▶ WRITTEN EXERCISE 1:
Return the passage of the IE11 font configuration text from "When Internet Explorer" down to "big step forward!", copied word for word.
▶ WRITTEN EXERCISE 2:
Decide whether each statement agrees with the IE11 font configuration text. For each one, answer yes or no and quote the words of the text that settle it.
(a) In IE11 the list of languages in the font configuration dialog grew from 37 to 55.
(b) The writer expected IE11 to bring something new to the font configuration setting.
(c) IE10 made changes to the font configuration setting.

▶ TEXT SECTION:
When Internet Explorer 11 installed itself on my laptop recently, the first thing I did was check the Font configuration setting, as I did with IE7 and IE8 and IE9 and IE10 when they first appeared, but as no changes had been made for IE7 through IE10 I was not expecting anything new from IE11. Imagine my suprise then, when I opened the font configuration dialog and discovered that the list of languages has been expanded from 37 to 55. That seems like one big step forward!

Configurable Languages in IE11 under Windows 7
Language/Script Unicode
Fonts listed
Armenian1.0Arial Unicode MS
Bengali1.0Arial Unicode MS
Shona Bangla
Bopomofo1.0Microsoft JhengHei
Braille3.0Segoe UI Symbol
Buginese4.1Leelawadee UI
Canadian Syllabic3.0Euphemia
Cherokee3.0Plantagenet Cherokee
Chinese Simplified1.0(various)
Chinese Traditional1.0(various)

▶ RECORD SET:
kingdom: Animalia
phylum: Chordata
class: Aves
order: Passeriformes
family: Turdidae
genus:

▶ OUTPUT 1:
When Internet Explorer 11 installed itself on my laptop recently, the first thing I did was check the Font configuration setting, as I did with IE7 and IE8 and IE9 and IE10 when they first appeared, but as no changes had been made for IE7 through IE10 I was not expecting anything new from IE11. Imagine my suprise then, when I opened the font configuration dialog and discovered that the list of languages has been expanded from 37 to 55. That seems like one big step forward!

▶ OUTPUT 2:
(a) Yes: "the list of languages has been expanded from 37 to 55"
(b) No: "I was not expecting anything new from IE11"
(c) No: "no changes had been made for IE7 through IE10"